Dudinca mata Dadinho



(minha parte no tríptico escrito em conjunto com o Guilherme de Faria Rodrigues e o Gabriel Medeiros.)

Ela entra na casa e bate a porta. A chave, tocada por seus dedos, rapidamente gira duas vezes em torno de seu próprio eixo. Suas costas se apóiam. Na madeira que a protege.

Um turbilhão de coisas passa por sua cabeça: como você chegou aqui – eu prefiro ele – somos uma irmandade, quase – o preço do tomate é um absurdo – o que é que você bebe – eu não costumo cozinhar para os outros – por que você acha  Milton Nascimento melhor que Chico? – quanto você sabe – o que é que você disse sobre o caso Dreyfus – quantos aqui neste prédio ouvem – bonsais – não quero me despedir de você – quando ele vem – tchau – o que você está fazendo aqui – eu prefiro ele – as suas unhas – as costas dele – quanto disso tudo; Ela fixa seu olhar no meio do copo, e a água, caindo do filtro, começa a preenchê-lo. Gira, imediatamente, o botão quando a água atinge o ponto no qual ela se refugiou. Toma, de um gole só, e repete a operação.

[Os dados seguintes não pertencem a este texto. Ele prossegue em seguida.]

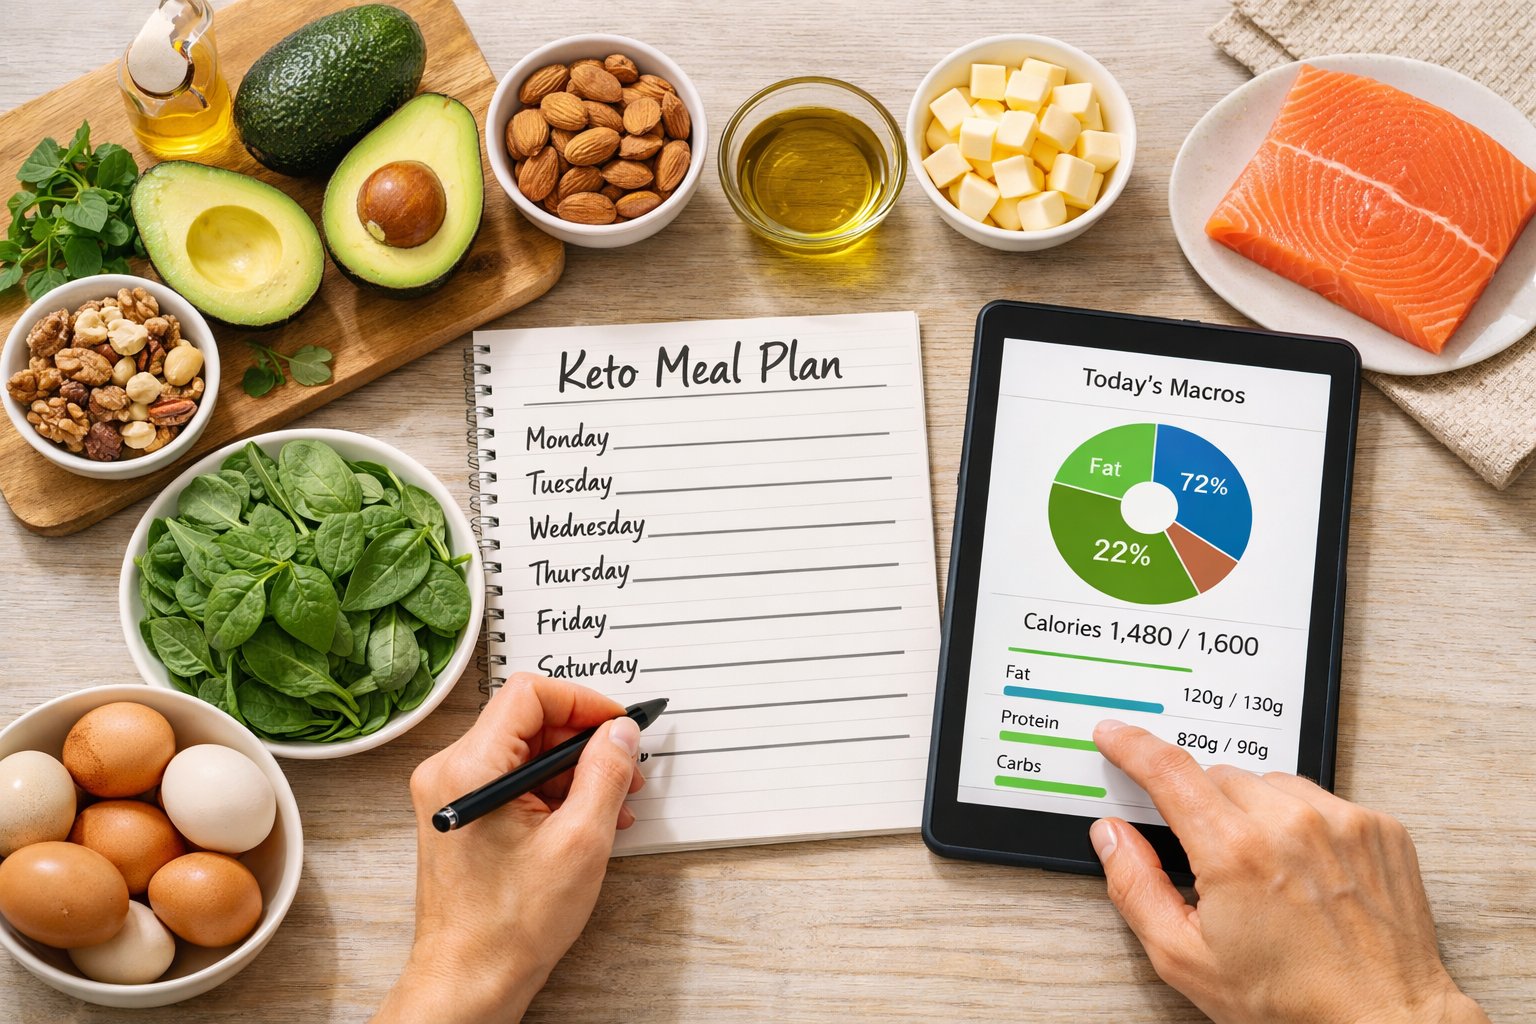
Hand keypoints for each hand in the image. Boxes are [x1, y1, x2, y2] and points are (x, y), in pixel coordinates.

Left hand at [373, 674, 643, 1023]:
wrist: (469, 979)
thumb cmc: (510, 926)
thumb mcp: (581, 841)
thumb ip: (606, 774)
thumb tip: (621, 732)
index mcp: (469, 769)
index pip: (529, 694)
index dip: (583, 702)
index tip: (618, 724)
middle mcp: (449, 773)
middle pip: (527, 721)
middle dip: (583, 740)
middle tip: (625, 766)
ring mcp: (451, 794)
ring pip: (523, 751)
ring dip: (573, 769)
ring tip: (615, 801)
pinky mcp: (460, 814)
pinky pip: (511, 780)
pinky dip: (552, 791)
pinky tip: (587, 818)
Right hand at [1089, 720, 1487, 1023]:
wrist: (1384, 1023)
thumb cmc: (1292, 1002)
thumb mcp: (1185, 958)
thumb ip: (1135, 887)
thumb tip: (1112, 837)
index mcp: (1235, 853)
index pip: (1168, 771)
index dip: (1132, 746)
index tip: (1116, 735)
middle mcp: (1291, 824)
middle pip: (1219, 777)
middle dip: (1203, 808)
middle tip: (1212, 862)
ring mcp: (1342, 822)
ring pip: (1271, 783)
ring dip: (1255, 812)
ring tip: (1266, 871)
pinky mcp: (1379, 828)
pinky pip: (1322, 800)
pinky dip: (1304, 823)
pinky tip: (1308, 871)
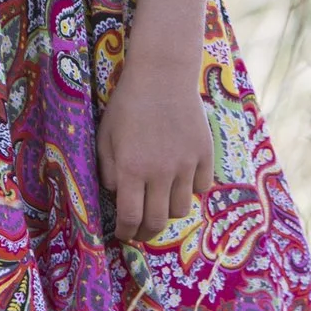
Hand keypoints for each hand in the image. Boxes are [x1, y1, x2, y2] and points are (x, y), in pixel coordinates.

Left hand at [96, 59, 214, 242]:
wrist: (163, 76)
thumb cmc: (128, 105)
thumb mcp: (106, 137)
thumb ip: (109, 171)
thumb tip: (119, 196)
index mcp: (132, 169)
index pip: (130, 218)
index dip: (126, 232)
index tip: (124, 234)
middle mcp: (161, 172)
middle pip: (158, 221)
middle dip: (146, 232)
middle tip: (141, 230)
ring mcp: (186, 164)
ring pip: (182, 209)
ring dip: (169, 212)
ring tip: (162, 204)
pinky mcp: (205, 154)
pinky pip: (201, 187)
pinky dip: (191, 190)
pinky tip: (181, 181)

Repete a operação mais uma vez.

Começa a ouvir os passos dele, o irmão, cada vez mais altos. As pernas curtas dificultaram a subida pela escada. Ainda assim, conseguiu vencê-lo.

Ela sabe o que vai se seguir. Ele, o irmão, vai gritar e pedir que ela abra; vai chorar e pedir que ela explique. Mas não há nada a explicar.

Ela se dirige ao seu quarto, quando recebe uma mensagem em seu celular. A mensagem é do canalha, só pode estar atrasada, e diz: “Eu prefiro ele”. Alguns minutos atrás, o canalha gritava embaixo dela, depois em cima dela. Quase sem ar. Agora, “prefere ele”. Filho de uma

A foto (antiga) dos pais, ao lado do disco do Clube da Esquina onde escreveram “filhinha, não deixe que seu irmão ignore isso. Beijo, mamãe e papai”.

Papai e mamãe. Ela olha para os ventres dos dois, expostos.

A porta é socada. O irmão vai tentar entrar. Ela pega uma foto dos dois, ela com o irmão no colo. 15 anos de diferença. “Meu irmão poderia ter uma foto assim com esse filho de uma”, pensa. Suas costas ainda doem um pouco com os arranhões. Doem as costas do irmão também?

O som da porta arrombada a direciona. Rapidamente, a mão esquerda impulsiona metade da gaveta para a frente; a mão direita conduz o salto do canivete, que, com um estalido surdo, aterrissa na escrivaninha nova.

Ela abre o canivete. Fixa nele o seu olhar, como, segundos atrás, o fizera.